Required work ->
If a line in the data below contains "front", copy it.

Exercise input ->
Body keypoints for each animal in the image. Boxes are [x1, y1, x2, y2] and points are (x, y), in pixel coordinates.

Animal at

* * *

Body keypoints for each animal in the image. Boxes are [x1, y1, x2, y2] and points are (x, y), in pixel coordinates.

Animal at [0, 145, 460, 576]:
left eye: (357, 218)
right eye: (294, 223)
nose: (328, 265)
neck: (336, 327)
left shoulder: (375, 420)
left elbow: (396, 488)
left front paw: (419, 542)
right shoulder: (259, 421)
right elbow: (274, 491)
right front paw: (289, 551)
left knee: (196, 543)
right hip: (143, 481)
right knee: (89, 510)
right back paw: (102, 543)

==

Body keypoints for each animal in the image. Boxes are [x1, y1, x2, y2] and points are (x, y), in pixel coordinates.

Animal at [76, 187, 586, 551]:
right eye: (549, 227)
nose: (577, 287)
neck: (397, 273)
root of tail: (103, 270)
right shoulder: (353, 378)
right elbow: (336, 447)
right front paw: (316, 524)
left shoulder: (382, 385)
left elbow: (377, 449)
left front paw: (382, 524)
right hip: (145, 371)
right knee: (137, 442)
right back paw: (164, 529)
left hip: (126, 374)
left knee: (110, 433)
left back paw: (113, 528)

Answer to the problem ->
left front paw: (419, 542)
right front paw: (289, 551)
right front paw: (316, 524)
left front paw: (382, 524)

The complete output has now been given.